◆ What the task asks
The answer is every line of the records that holds the word "niet", copied in full.

(Dataset entries)
★ ★ ★

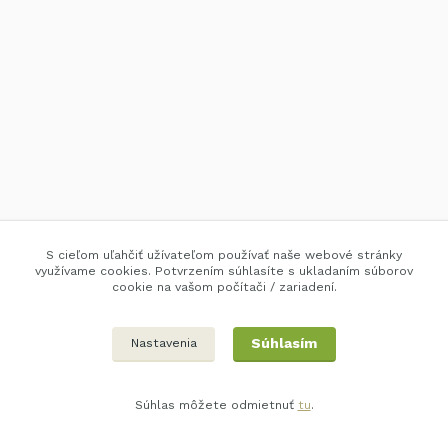
S cieľom uľahčiť užívateľom používať naše webové stránky
využívame cookies. Potvrzením súhlasíte s ukladaním súborov
cookie na vašom počítači / zariadení.
Súhlasím
Nastavenia
Súhlas môžete odmietnuť
tu
.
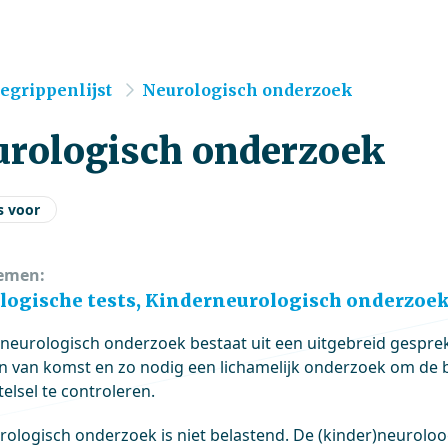
e
egrippenlijst
Neurologisch onderzoek
urologisch onderzoek
s voor
emen:
logische tests, Kinderneurologisch onderzoek
)neurologisch onderzoek bestaat uit een uitgebreid gespre
n van komst en zo nodig een lichamelijk onderzoek om de be
elsel te controleren.
rologisch onderzoek is niet belastend. De (kinder)neuroloog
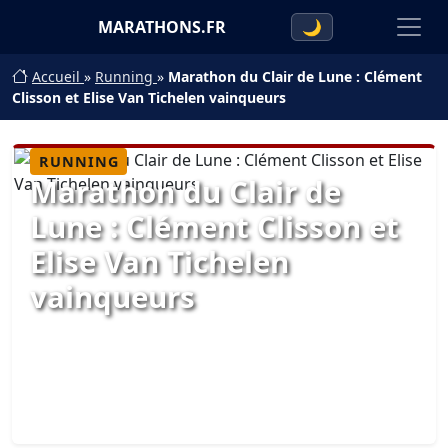
MARATHONS.FR
🌙
Accueil
»
Running
»
Marathon du Clair de Lune : Clément
Clisson et Elise Van Tichelen vainqueurs
RUNNING
Marathon du Clair de
Lune : Clément Clisson et
Elise Van Tichelen
vainqueurs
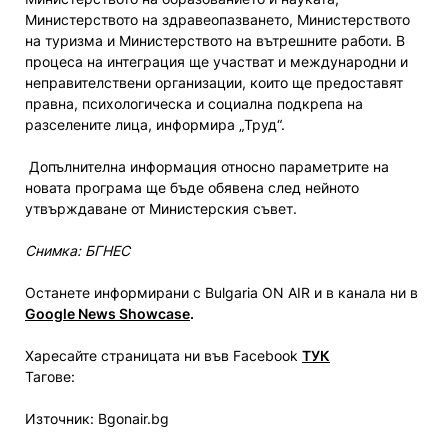
Министерството на здравеопазването, Министерството
на туризма и Министерството на вътрешните работи. В
процеса на интеграция ще участват и международни и
неправителствени организации, които ще предоставят
правна, психологическа и социална подкрепа на
разселените лица, информира „Труд“.
Допълнителна информация относно параметрите на
новата програма ще бъде обявена след нейното
утвърждаване от Министерския съвет.
Снимка: БГНЕС
Останете информирани с Bulgaria ON AIR и в канала ни в
Google News Showcase
.
Харесайте страницата ни във Facebook
ТУК
Тагове:
Източник: Bgonair.bg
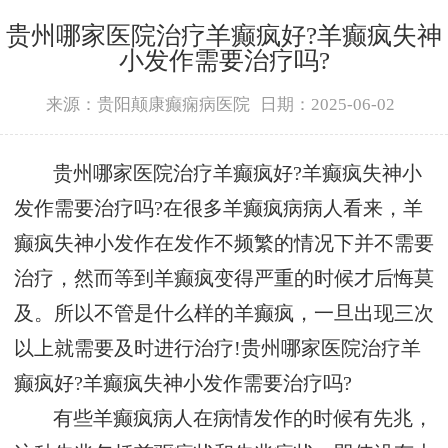
贵州哪家医院治疗羊癫疯好?羊癫疯失神
小发作需要治疗吗?
来源：贵阳颠康癫痫病医院
日期：2025-06-02
贵州哪家医院治疗羊癫疯好?羊癫疯失神小
发作需要治疗吗?在很多羊癫疯病病人看来，羊
癫疯失神小发作在发作不频繁的情况下并不需要
治疗，然而等到羊癫疯变得严重的时候才后悔莫
及。所以不管是什么样的羊癫疯，一旦出现三次
以上就需要及时进行治疗!贵州哪家医院治疗羊
癫疯好?羊癫疯失神小发作需要治疗吗?
有些羊癫疯病人在病情发作的时候有先兆，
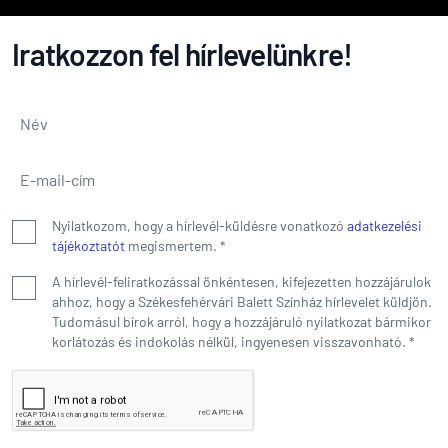
Iratkozzon fel hírlevelünkre!
Név
*
E-mail-cím
*
Nyilatkozom, hogy a hírlevél-küldésre vonatkozó
adatkezelési
tájékoztatót
megismertem.
*
A hírlevél-feliratkozással önkéntesen, kifejezetten hozzájárulok
ahhoz, hogy a Székesfehérvári Balett Színház hírlevelet küldjön.
Tudomásul bírok arról, hogy a hozzájáruló nyilatkozat bármikor
korlátozás és indokolás nélkül, ingyenesen visszavonható.
*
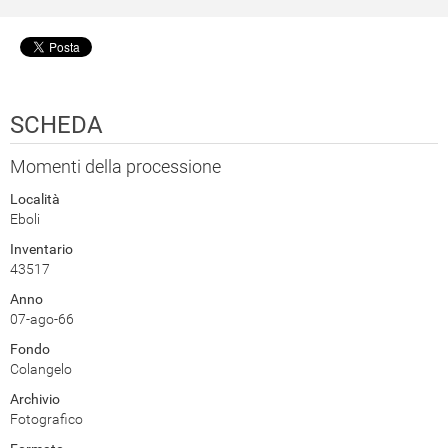
SCHEDA
Momenti della processione
Località
Eboli
Inventario
43517
Anno
07-ago-66
Fondo
Colangelo
Archivio
Fotografico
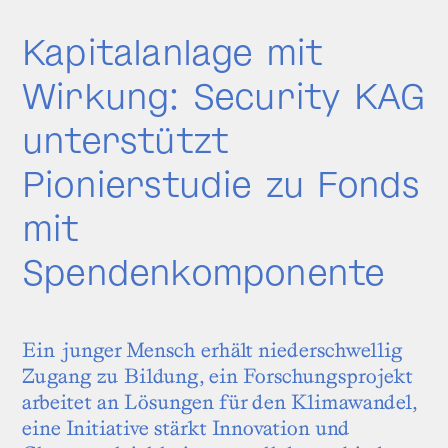
Kapitalanlage mit
Wirkung: Security KAG
unterstützt
Pionierstudie zu Fonds
mit
Spendenkomponente
Ein junger Mensch erhält niederschwellig
Zugang zu Bildung, ein Forschungsprojekt
arbeitet an Lösungen für den Klimawandel,
eine Initiative stärkt Innovation und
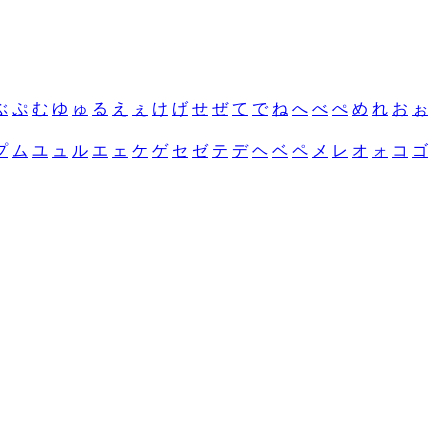
ぶ
ぷ
む
ゆ
ゅ
る
え
ぇ
け
げ
せ
ぜ
て
で
ね
へ
べ
ぺ
め
れ
お
ぉ
プ
ム
ユ
ュ
ル
エ
ェ
ケ
ゲ
セ
ゼ
テ
デ
ヘ
ベ
ペ
メ
レ
オ
ォ
コ
ゴ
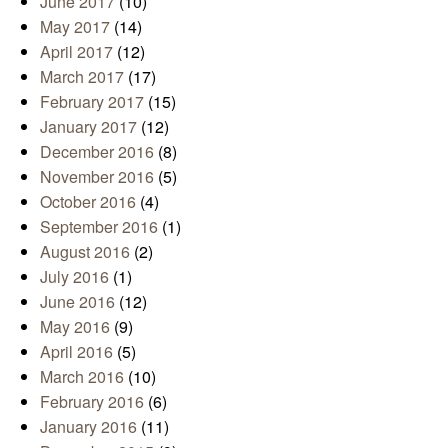
June 2017
(10)
May 2017
(14)
April 2017
(12)
March 2017
(17)
February 2017
(15)
January 2017
(12)
December 2016
(8)
November 2016
(5)
October 2016
(4)
September 2016
(1)
August 2016
(2)
July 2016
(1)
June 2016
(12)
May 2016
(9)
April 2016
(5)
March 2016
(10)
February 2016
(6)
January 2016
(11)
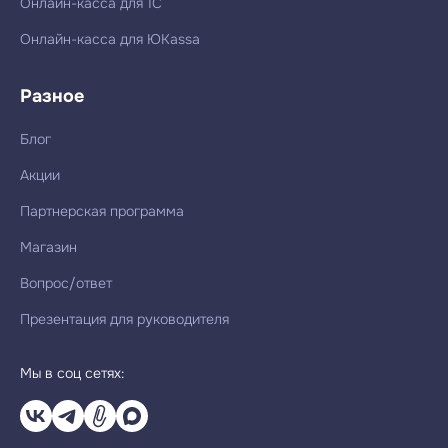
Онлайн-касса для 1С
Онлайн-касса для ЮKassa
Разное
Блог
Акции
Партнерская программа
Магазин
Вопрос/ответ
Презентация для руководителя
Мы в соц сетях:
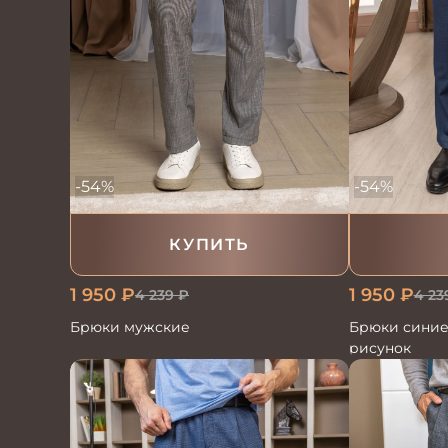
-54%
-54%
КУПИТЬ
1 950
₽
1 950
₽
4 239
₽
4 23
Брюки мужские
Брюки синие
рисунок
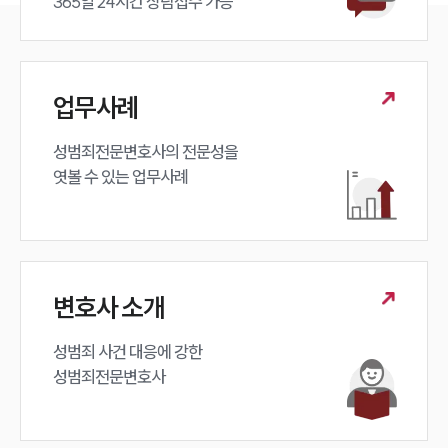
365일 24시간 상담접수 가능
업무사례
성범죄전문변호사의 전문성을 

엿볼 수 있는 업무사례
변호사 소개
성범죄 사건 대응에 강한 

성범죄전문변호사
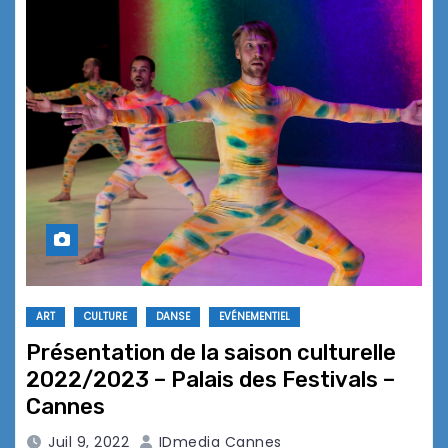
ART
CULTURE
DANSE
EVÉNEMENTIEL
Présentation de la saison culturelle
2022/2023 – Palais des Festivals –
Cannes
Juil 9, 2022
IDmedia Cannes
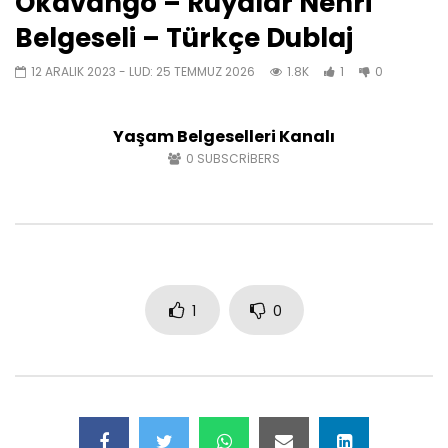
Okavango – Rüyalar Nehri
Belgeseli – Türkçe Dublaj
12 ARALIK 2023
- LUD:
25 TEMMUZ 2026
1.8K
1
0
Yaşam Belgeselleri Kanalı
0
SUBSCRIBERS
1
0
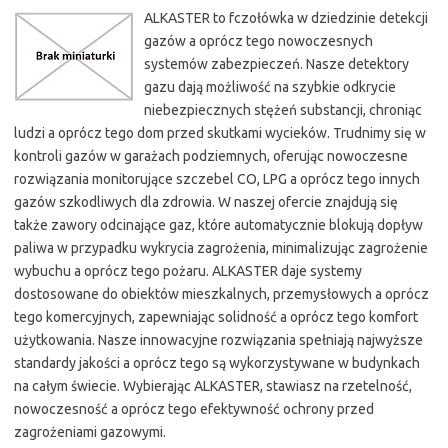
ALKASTER to fczołówka w dziedzinie detekcji
gazów a oprócz tego nowoczesnych
systemów zabezpieczeń. Nasze detektory
gazu dają możliwość na szybkie odkrycie
niebezpiecznych stężeń substancji, chroniąc
ludzi a oprócz tego dom przed skutkami wycieków. Trudnimy się w
kontroli gazów w garażach podziemnych, oferując nowoczesne
rozwiązania monitorujące szczebel CO, LPG a oprócz tego innych
gazów szkodliwych dla zdrowia. W naszej ofercie znajdują się
także zawory odcinające gaz, które automatycznie blokują dopływ
paliwa w przypadku wykrycia zagrożenia, minimalizując zagrożenie
wybuchu a oprócz tego pożaru. ALKASTER daje systemy
dostosowane do obiektów mieszkalnych, przemysłowych a oprócz
tego komercyjnych, zapewniając solidność a oprócz tego komfort
użytkowania. Nasze innowacyjne rozwiązania spełniają najwyższe
standardy jakości a oprócz tego są wykorzystywane w budynkach
na całym świecie. Wybierając ALKASTER, stawiasz na rzetelność,
nowoczesność a oprócz tego efektywność ochrony przed
zagrożeniami gazowymi.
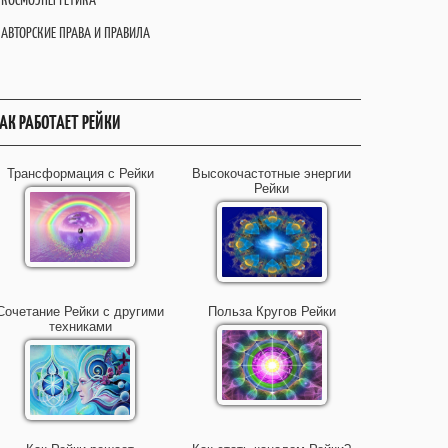
АВТОРСКИЕ ПРАВА И ПРАВИЛА
АК РАБОТАЕТ РЕЙКИ
Трансформация с Рейки
Высокочастотные энергии
Рейки
Сочетание Рейки с другими
Польза Кругов Рейки
техниками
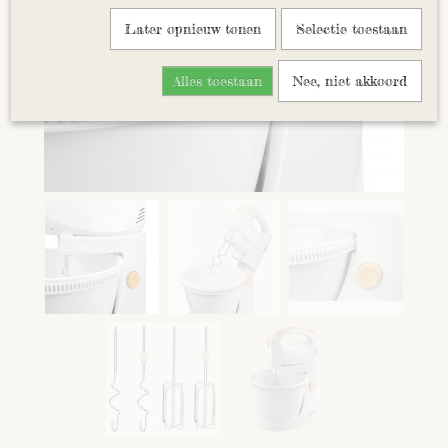
Later opnieuw tonen
Selectie toestaan
Alles toestaan
Nee, niet akkoord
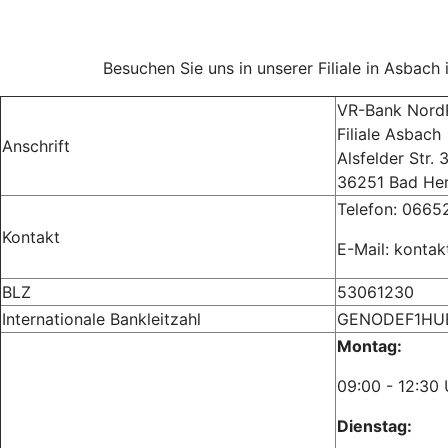
Besuchen Sie uns in unserer Filiale in Asbach 
VR-Bank Nord
Filiale Asbach
Anschrift
Alsfelder Str. 
36251 Bad Her
Telefon:
06652
Kontakt
E-Mail: konta
BLZ
53061230
Internationale Bankleitzahl
GENODEF1HU
Montag:
09:00 - 12:
Dienstag:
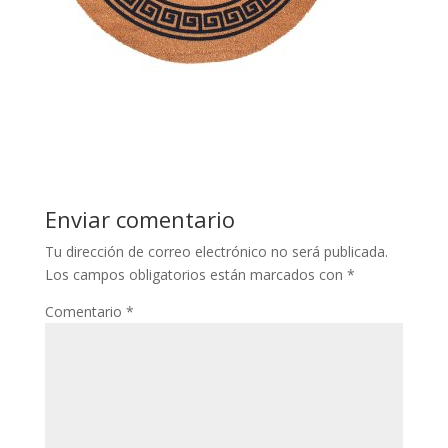
Enviar comentario
Tu dirección de correo electrónico no será publicada.
Los campos obligatorios están marcados con
*
Comentario
*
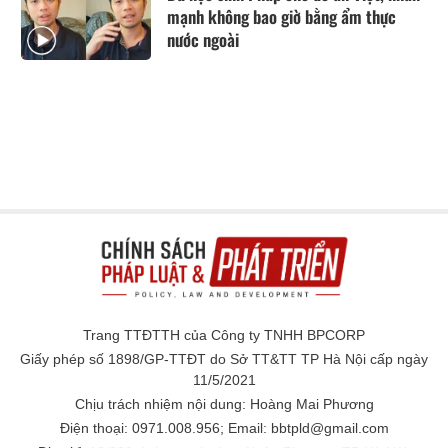
mạnh không bao giờ bằng ẩm thực
nước ngoài
Trang TTĐTTH của Công ty TNHH BPCORP
Giấy phép số 1898/GP-TTĐT do Sở TT&TT TP Hà Nội cấp ngày
11/5/2021
Chịu trách nhiệm nội dung: Hoàng Mai Phương
Điện thoại: 0971.008.956; Email: bbtpld@gmail.com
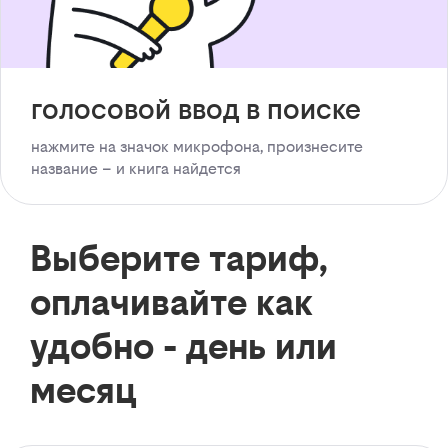
голосовой ввод в поиске
нажмите на значок микрофона, произнесите
название – и книга найдется
Выберите тариф,
оплачивайте как
удобно - день или
месяц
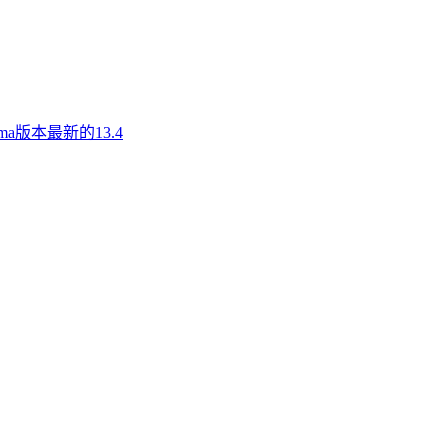
a版本最新的13.4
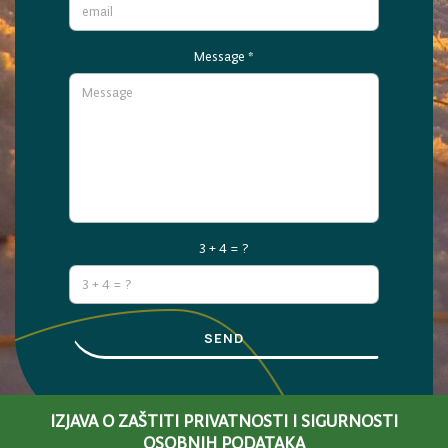
Message
*
3 + 4 = ?
SEND
IZJAVA O ZAŠTITI PRIVATNOSTI I SIGURNOSTI
OSOBNIH PODATAKA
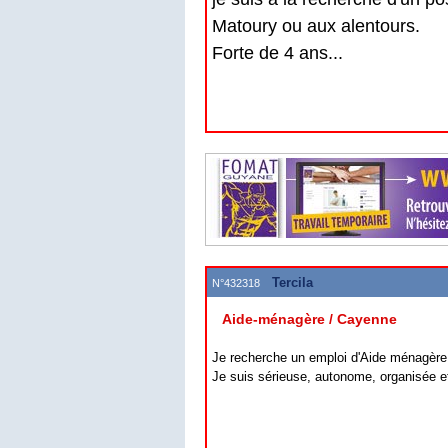
Matoury ou aux alentours.
Forte de 4 ans...
Tercila
N°432318
Aide-ménagère / Cayenne
Je recherche un emploi d'Aide ménagère
Je suis sérieuse, autonome, organisée et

★ ★ ★

◆ Written reply
rologisch onderzoek is niet belastend. De (kinder)neuroloog
Nee, niet akkoord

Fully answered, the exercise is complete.